Thursday 23 February 2023

Almach - Don't Look Back (2023)

Country: Afghanistan
Style: Atmospheric Black/Folk Metal
Rating: 7/10
Release Date: 22 Jan 2023
Sites: Bandcamp

After learning that FFOBR is a thing a couple of days ago, when reviewing Grandma's Ashes' debut album, I learned here that there's a thing in black metal where anonymous musicians using faked or borrowed photos falsely claim to be from Islamic countries. Mostly, they seem to choose Iraq, as Mulla, Janaza and Seeds of Iblis do, but تدنيس claims to be one Saudi Arabian woman and Almach claim to be from Afghanistan. Now, those others tend also to claim involvement with a movement called the Arabic Anti-Islamic Legion and may have ties to the NSBM community, but this one does not, as far as I can tell. So maybe Almach simply haven't been verified to be from Afghanistan and will be in due course.

Wherever they're from, this is drenched in middle eastern folk music, to the degree that whether they're playing these ethnic folk instruments and providing the varied folk voices or not may be a clincher on whether they're authentic or not. It could be that whoever's behind Almach is merely layering guitars, drums and vocals over the folk music of others and nobody's figured out any of the sources yet. Either way, it sounds fascinating, because it's not integrated in the way that folk metal tends to be, with pipers, fiddlers and hurdy-gurdists playing key roles in the band.
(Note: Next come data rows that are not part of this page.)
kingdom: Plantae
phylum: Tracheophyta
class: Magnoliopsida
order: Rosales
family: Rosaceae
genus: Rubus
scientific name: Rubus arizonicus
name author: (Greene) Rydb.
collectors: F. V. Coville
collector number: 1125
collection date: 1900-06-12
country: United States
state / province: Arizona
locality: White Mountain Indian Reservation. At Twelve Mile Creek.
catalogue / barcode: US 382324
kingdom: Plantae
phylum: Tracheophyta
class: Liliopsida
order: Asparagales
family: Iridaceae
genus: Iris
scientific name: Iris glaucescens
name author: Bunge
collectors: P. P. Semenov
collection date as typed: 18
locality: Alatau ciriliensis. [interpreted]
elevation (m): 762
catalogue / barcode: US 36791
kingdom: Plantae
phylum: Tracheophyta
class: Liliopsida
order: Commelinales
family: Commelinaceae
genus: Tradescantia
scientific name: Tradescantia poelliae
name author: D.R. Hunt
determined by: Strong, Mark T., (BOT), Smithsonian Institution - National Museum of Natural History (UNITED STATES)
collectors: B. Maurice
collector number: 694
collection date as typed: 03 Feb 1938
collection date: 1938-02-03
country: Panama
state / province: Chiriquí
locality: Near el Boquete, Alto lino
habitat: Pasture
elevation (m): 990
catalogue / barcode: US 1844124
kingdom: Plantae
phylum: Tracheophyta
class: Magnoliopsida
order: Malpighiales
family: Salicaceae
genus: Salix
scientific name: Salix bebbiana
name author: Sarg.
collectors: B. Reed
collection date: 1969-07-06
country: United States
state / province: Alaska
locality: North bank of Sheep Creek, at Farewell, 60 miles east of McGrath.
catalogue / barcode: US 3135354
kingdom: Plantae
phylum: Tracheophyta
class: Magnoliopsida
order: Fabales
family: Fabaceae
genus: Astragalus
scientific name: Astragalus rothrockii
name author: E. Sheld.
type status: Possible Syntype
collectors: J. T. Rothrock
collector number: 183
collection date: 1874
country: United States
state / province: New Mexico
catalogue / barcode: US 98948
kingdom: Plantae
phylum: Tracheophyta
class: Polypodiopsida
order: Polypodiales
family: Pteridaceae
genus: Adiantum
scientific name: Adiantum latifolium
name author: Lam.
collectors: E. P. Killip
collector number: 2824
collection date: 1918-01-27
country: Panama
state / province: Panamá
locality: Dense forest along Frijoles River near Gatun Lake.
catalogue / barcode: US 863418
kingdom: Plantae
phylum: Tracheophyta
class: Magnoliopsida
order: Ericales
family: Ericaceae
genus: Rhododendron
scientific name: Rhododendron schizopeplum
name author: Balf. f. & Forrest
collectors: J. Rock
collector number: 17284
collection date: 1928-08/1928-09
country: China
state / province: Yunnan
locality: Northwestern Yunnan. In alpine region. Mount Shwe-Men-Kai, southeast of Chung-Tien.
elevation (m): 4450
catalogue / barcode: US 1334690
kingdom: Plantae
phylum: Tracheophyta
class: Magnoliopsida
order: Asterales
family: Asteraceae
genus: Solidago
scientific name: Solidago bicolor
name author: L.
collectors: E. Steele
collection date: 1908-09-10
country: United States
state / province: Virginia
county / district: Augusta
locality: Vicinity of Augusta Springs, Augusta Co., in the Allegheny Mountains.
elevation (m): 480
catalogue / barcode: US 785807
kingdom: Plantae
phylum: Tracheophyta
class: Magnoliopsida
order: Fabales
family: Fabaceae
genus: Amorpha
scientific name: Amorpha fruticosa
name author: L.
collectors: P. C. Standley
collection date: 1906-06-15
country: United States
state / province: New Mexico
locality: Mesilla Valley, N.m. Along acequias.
Here, the folk music is separate and, while it may overlap with the black metal, it always seems to be doing its own thing, making me wonder about if these musicians even know they're on a black metal album. Sometimes it's the only element there, as on the album's three minute intro, Path of the Night and a minute more into Wolf, the opening track proper. Then it launches confidently into black metal. The drums are furious but not hyperspeed, the guitars have a richer tone than I tend to hear in the genre and the vocals are fierce more than bleak, but it's clearly black metal. And then the folk music returns as the metal cools off.

And so we go. It's a tasty mix, the contrast in styles a fascinating one that's overt throughout the entire album, except when it shifts all the way over to one side, which happens surprisingly rarely. I'm always surprised by how black metal can merge with so many other wildly diverse genres, from ambient to bluegrass, while still maintaining its image as the anti-social family member hiding in the corner while everyone else pretends to get along. Check out Immortal Sun, for instance, when the folk side is ouds and flutes and lovely female vocals, but the guitar turns the theme into a riff and the drums speed up the tempo. This is the most integrated song on the album, I think, but it's still surely metal musicians playing over a recording. They just do it well here.

What surprised me most, after how much the initial sound relies on that musical contrast and how much folk music there is here, is how the black metal varies in intensity. It's fast, of course, but it's slow or mid-tempo for black metal. Only Three Steps Beyond the Horizon has frenetic blastbeats to help generate a wall of sound. It sounds great, but it feels extreme given the pace the guitars and drums take elsewhere on the album. Given that it provides an even greater contrast, I do wonder why Almach didn't take that approach more often.

While I keep questioning the authenticity of this, because it really does sound like I wandered into a public park and discovered a performance by Islamic folk musicians, only for a fully electric black metal band to start up under the next ramada over, with the two weirdly compatible and with one rarely drowning out the other, I like it a lot. The most obvious negative for me is the keyboards on early songs like Wolf, which sound simplistic and obvious, as if they'd taught me a three note motif and suddenly I'm in the band like Mr. Bean was in the London Symphony Orchestra at the Olympics in London. Hey, I completed a level on Guitar Hero yesterday. I'm a musician, right?

I should add that Ritual feels out of place. Everything here is middle eastern and Islamic, from the instrumentation to the melodies, except for Ritual, which mostly feels Celtic. It's driven by violin, soft piano and eventually harp, with soft female vocalisations that feel less like call to prayer and more like Enya covering Dead Can Dance. Or vice versa. It sounds pretty good, but it sounds like a song from another album, one recorded by a band who aren't from Afghanistan.

At the end of the day, it doesn't matter where Almach are from. I could imagine them turning out to be one white dude in a basement in Inverness creating something he feels sounds interesting, a thought I'd echo. I could also imagine this being one Afghani with a sizeable collection of folk CDs and a love for the local sounds of Kabul, releasing four albums in four years without ever leaving his house, plus a couple of EPs. Either way, it feels to me like it's one multi-instrumentalist and I'm impressed by his originality.